By Douglas W. Motley
Who says there’s no free lunch? Obviously, they haven’t visited the Crestline Café since they began offering free meals to persons in need, no questions asked.
According to Manager Amber Crubaugh, there is an honor system in place. “There is no judgment here. All we ask is that the generosity of others is not abused or taken advantage of.”
On a “Helping Hands” community bulletin board inside the Lake Drive restaurant are pre-paid meal tickets good for $10 toward the meal of your choice. The meal tickets may be redeemed by anyone who is hungry, no matter whether they are a senior citizen on a fixed income or someone who is homeless and has no other way to feed themselves. After peeling a meal ticket from the bulletin board and being seated, all one must do is tell their server what they would like to order.

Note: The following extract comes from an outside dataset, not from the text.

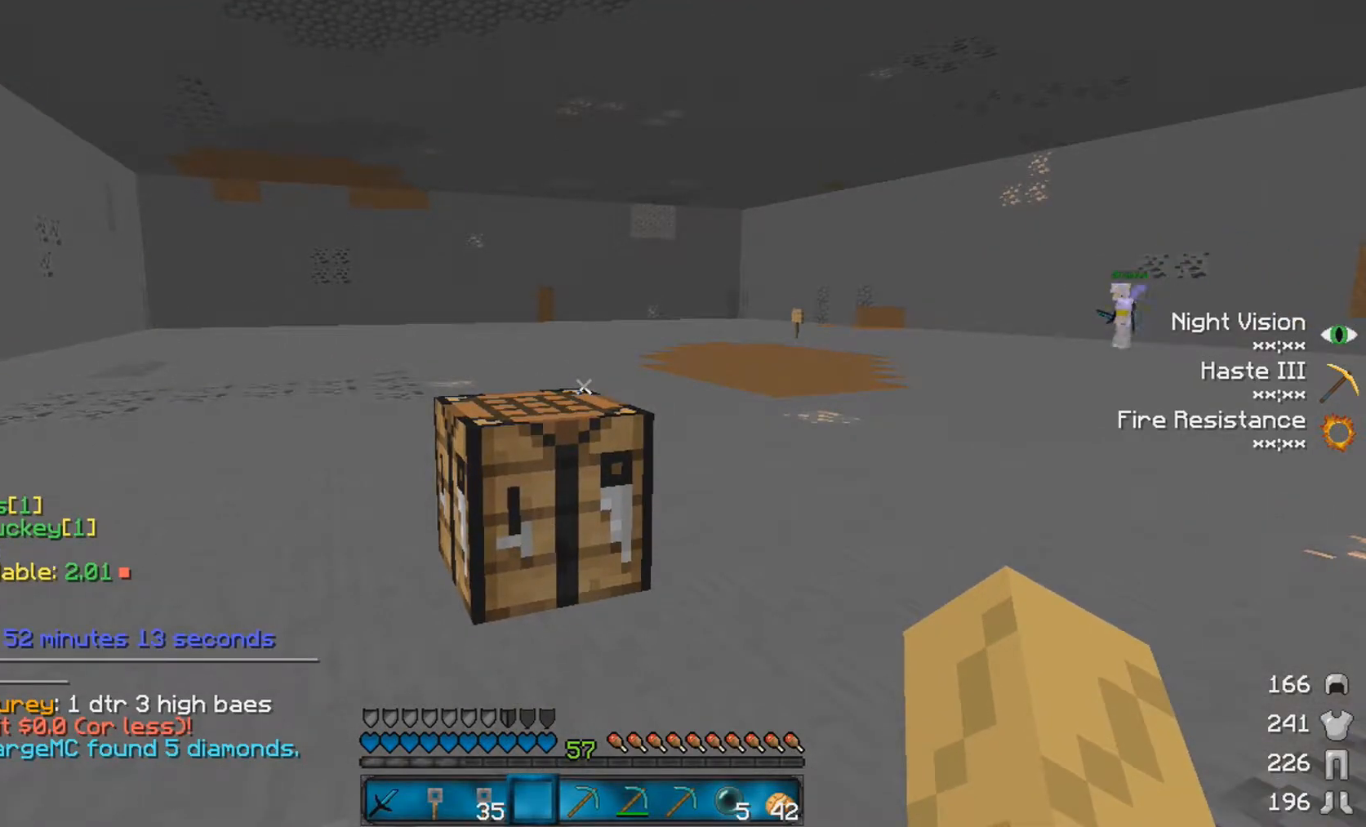
{"keys": [], "mouse": [], "events": []}
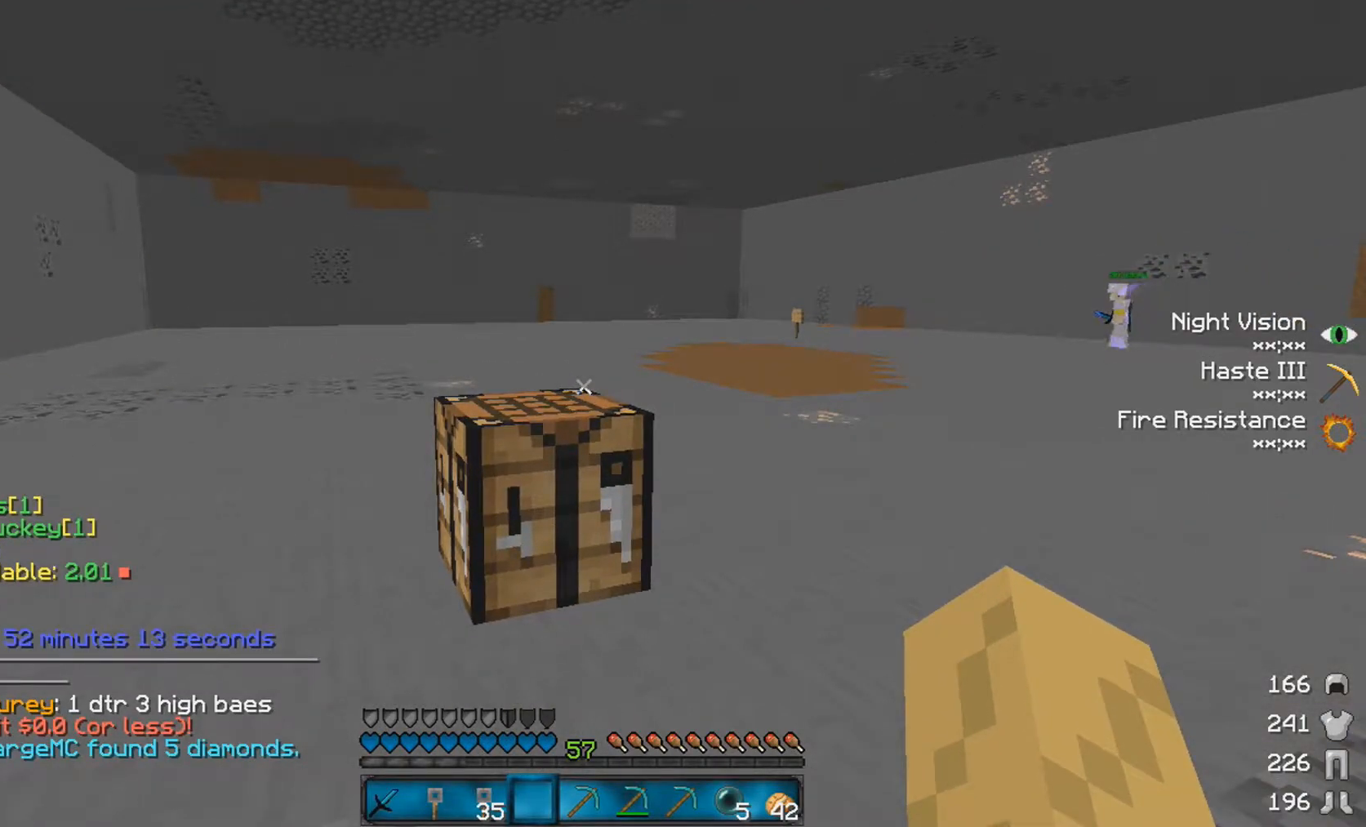
{"keys": [], "mouse": [], "events": []}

Ultimately, Crubaugh said, they would like to feed those who struggle to feed themselves or those who live on a fixed income and want to go out for a bite to eat but don’t have the money to do so.
Asked how this unique program can sustain itself without going broke, she told The Alpine Mountaineer the free meals are funded by the generosity of the community and anyone else who would like to participate.
When asked how the family restaurant came up with the free meal concept, Crubaugh said she believes the idea originated from a small restaurant in Louisiana. She said a video had been shared over social media and a friend had sent it to her back in August. “I absolutely loved the idea but, given the crazy year, it just wasn’t something we could do at the time,” she said, noting that a friend of hers had recently posted the same video on Facebook.
At this point, she excitedly called her boss, restaurant owner George Hoenig, and he was just as excited as she was. “I went down and bought some supplies, thought of a name, contacted my friend, John Hopkins, and he came by to kick off Helping Hands by purchasing 20 meal tickets, just by seeing our Facebook post.” Others contributing to the Helping Hands endowment include Michelle Peachie, Gilbert Acuna and Suze Bloomer.
Saying she’s had a huge response from the community, Crubaugh said even people from outside the community have come forward to purchase meal tickets after seeing the Facebook post. “So far, we have only used social media; in 24 hours, our post was shared over 80 times. I’m confident the word of mouth throughout our community will spread the news to those in need.
“This last year has been hard on us all,” she added. “We know there is never enough love and kindness to fill the world but, with the help of the amazing people in our community, we are overjoyed and blessed to provide a little help and happiness to anyone who may need it. Pay it forward, no matter how big or small. You may be the light that brightens someone’s day.”